▸ PROVIDED MATERIAL:
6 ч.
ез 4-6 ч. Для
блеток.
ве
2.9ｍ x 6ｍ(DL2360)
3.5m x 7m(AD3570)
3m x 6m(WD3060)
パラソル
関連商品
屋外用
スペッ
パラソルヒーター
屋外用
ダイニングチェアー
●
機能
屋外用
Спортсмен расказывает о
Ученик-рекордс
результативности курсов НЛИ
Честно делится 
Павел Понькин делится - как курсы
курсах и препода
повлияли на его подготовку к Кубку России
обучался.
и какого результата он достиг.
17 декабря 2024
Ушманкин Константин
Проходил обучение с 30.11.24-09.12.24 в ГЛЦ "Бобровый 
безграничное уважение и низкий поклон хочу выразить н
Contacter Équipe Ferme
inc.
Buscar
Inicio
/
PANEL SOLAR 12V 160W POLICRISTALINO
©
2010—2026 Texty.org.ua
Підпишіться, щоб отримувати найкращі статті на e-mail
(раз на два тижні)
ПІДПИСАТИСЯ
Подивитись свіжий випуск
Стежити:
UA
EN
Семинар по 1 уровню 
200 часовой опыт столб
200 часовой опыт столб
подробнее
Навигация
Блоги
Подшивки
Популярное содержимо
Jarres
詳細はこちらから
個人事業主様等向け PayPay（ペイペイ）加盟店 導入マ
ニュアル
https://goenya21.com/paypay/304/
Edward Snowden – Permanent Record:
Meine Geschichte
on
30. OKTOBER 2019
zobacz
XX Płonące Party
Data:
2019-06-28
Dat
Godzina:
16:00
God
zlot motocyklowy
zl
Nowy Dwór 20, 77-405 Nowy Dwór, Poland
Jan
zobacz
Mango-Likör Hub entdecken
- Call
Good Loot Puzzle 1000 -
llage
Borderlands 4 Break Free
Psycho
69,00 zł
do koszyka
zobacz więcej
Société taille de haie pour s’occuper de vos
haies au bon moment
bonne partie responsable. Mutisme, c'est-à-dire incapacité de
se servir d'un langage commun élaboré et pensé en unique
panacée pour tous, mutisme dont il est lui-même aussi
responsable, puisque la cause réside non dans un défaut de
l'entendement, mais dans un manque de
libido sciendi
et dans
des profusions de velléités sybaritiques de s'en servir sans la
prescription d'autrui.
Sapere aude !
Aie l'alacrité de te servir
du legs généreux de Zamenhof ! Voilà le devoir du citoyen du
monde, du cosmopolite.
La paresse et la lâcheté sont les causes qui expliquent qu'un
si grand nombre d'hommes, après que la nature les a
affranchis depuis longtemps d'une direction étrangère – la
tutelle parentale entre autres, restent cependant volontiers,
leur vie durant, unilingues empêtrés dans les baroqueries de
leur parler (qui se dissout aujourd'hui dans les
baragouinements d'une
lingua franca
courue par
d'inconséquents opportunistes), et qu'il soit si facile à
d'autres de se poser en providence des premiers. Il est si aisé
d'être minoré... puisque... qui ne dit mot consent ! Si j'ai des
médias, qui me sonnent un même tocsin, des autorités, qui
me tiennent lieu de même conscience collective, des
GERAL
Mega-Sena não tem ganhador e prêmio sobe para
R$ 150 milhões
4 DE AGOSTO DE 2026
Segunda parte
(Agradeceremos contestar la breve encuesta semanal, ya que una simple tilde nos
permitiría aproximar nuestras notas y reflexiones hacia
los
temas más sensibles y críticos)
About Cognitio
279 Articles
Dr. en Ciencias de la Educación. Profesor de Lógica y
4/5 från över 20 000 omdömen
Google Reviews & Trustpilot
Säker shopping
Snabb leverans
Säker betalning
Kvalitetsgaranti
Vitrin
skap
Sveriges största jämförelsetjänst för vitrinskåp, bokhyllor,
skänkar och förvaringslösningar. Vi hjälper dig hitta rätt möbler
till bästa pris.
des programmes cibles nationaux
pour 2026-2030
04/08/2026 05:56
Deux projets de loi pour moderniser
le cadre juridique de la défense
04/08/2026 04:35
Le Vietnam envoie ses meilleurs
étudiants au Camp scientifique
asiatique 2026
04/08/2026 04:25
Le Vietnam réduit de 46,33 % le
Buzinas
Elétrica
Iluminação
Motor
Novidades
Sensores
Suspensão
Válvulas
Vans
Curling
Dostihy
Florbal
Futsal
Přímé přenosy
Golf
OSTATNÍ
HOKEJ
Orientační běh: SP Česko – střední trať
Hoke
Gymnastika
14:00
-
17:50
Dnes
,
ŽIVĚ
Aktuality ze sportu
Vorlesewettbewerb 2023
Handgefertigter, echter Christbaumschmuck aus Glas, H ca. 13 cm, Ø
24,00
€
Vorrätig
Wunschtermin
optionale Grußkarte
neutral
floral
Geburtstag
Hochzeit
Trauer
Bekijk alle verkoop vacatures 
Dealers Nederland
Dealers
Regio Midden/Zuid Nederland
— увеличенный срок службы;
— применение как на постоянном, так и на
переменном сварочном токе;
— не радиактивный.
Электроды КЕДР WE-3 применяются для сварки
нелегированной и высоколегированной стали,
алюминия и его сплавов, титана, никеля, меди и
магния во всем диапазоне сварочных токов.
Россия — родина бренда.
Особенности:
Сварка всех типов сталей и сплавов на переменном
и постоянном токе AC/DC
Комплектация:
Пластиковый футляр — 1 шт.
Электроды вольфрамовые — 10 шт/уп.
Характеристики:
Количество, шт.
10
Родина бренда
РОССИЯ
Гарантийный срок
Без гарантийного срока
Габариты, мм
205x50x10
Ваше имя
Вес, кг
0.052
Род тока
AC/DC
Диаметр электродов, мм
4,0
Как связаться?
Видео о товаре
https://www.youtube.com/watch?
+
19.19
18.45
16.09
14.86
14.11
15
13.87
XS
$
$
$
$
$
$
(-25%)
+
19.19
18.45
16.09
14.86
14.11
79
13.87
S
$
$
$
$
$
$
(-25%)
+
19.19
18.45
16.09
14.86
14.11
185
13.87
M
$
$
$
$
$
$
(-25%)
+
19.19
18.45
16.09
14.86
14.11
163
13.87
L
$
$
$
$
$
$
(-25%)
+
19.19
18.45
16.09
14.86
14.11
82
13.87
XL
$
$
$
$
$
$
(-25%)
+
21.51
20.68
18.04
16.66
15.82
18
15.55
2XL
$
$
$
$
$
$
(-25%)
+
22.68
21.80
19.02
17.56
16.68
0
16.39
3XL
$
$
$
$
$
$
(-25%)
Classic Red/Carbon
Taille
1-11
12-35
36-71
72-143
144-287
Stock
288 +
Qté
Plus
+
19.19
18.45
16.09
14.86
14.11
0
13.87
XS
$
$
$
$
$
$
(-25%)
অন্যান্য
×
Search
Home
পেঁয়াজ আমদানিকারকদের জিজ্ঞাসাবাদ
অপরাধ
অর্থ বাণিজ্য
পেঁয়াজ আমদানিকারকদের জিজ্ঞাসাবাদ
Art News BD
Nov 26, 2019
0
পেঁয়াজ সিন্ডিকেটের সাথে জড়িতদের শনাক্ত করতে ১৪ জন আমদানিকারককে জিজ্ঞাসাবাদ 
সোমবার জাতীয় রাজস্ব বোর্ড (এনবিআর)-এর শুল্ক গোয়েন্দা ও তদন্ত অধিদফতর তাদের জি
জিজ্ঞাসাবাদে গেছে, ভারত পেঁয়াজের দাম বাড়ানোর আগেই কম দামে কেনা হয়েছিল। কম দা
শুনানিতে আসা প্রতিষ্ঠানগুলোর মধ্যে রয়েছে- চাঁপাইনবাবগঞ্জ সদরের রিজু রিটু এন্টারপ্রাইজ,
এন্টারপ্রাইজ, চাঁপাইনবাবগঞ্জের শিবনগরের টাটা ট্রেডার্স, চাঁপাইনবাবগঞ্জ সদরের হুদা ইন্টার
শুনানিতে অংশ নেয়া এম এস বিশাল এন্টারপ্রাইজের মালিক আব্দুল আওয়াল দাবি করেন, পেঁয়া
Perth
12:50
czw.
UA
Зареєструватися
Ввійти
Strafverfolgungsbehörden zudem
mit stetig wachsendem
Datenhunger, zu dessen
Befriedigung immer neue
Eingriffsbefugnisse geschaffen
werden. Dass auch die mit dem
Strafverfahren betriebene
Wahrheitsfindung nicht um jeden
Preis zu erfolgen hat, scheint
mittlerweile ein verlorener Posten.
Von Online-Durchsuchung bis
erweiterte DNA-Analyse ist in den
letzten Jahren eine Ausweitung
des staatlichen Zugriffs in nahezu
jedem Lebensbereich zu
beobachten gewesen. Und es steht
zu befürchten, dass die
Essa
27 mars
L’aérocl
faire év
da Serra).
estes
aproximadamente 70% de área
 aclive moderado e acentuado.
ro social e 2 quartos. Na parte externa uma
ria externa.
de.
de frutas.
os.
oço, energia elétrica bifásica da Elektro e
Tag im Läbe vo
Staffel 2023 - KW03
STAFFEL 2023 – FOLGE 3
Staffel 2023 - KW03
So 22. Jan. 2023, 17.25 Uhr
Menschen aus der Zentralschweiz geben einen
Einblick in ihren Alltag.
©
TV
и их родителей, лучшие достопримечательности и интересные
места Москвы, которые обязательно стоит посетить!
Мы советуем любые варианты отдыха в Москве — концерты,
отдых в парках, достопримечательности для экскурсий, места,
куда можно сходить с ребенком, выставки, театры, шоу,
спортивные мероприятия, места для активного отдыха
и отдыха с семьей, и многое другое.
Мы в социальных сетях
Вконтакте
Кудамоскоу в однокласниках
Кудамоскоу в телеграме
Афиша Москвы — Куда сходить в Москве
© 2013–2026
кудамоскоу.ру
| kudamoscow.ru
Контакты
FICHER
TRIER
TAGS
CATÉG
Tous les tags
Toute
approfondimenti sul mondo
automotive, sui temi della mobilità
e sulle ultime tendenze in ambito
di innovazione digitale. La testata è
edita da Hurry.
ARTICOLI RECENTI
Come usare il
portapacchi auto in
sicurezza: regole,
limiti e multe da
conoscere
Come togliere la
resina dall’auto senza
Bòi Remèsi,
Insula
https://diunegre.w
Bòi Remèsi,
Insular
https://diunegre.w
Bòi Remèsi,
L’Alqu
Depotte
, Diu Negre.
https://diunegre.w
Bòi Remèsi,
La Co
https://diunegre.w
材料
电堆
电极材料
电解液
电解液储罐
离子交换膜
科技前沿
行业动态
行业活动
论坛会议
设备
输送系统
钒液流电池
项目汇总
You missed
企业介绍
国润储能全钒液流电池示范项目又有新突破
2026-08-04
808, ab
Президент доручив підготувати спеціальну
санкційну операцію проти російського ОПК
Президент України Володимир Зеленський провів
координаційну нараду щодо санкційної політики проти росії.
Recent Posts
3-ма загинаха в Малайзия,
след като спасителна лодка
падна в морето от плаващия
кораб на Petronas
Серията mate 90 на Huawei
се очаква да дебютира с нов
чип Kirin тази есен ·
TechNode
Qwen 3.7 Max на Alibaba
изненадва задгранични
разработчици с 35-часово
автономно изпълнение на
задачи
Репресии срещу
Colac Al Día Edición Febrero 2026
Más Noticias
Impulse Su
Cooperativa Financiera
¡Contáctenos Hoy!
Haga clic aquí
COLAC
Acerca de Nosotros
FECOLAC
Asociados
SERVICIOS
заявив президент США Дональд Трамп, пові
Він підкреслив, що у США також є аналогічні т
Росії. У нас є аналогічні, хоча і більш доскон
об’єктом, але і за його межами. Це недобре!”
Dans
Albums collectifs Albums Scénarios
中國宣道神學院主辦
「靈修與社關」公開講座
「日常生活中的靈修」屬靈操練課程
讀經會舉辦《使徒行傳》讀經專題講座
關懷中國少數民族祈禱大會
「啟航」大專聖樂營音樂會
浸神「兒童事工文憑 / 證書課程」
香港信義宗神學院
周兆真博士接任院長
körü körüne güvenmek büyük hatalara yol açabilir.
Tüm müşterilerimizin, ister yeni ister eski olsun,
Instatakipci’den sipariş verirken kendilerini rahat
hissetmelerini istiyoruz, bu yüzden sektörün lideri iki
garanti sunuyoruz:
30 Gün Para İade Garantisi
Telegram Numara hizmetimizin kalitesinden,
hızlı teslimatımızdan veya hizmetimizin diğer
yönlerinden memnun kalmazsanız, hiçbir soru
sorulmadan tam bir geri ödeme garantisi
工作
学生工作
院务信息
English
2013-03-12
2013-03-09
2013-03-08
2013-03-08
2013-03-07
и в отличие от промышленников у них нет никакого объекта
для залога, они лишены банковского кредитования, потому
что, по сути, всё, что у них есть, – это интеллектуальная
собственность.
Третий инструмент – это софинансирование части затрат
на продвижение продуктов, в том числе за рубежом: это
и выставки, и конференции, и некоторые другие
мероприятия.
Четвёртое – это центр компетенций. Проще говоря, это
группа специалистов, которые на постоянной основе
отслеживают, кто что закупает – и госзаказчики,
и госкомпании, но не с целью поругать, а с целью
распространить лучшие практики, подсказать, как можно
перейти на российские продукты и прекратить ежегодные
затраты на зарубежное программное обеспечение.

▸ EXERCISE DETAILS: Can you return every line of the data unchanged, from the very start down to the line containing "Павел Понькин делится - как курсы", including both the first line and that one?

▸ RESPONSE FOR THIS EXERCISE:
6 ч.
ез 4-6 ч. Для
блеток.
ве
2.9ｍ x 6ｍ(DL2360)
3.5m x 7m(AD3570)
3m x 6m(WD3060)
パラソル
関連商品
屋外用
スペッ
パラソルヒーター
屋外用
ダイニングチェアー
●
機能
屋外用
Спортсмен расказывает о
Ученик-рекордс
результативности курсов НЛИ
Честно делится 
Павел Понькин делится - как курсы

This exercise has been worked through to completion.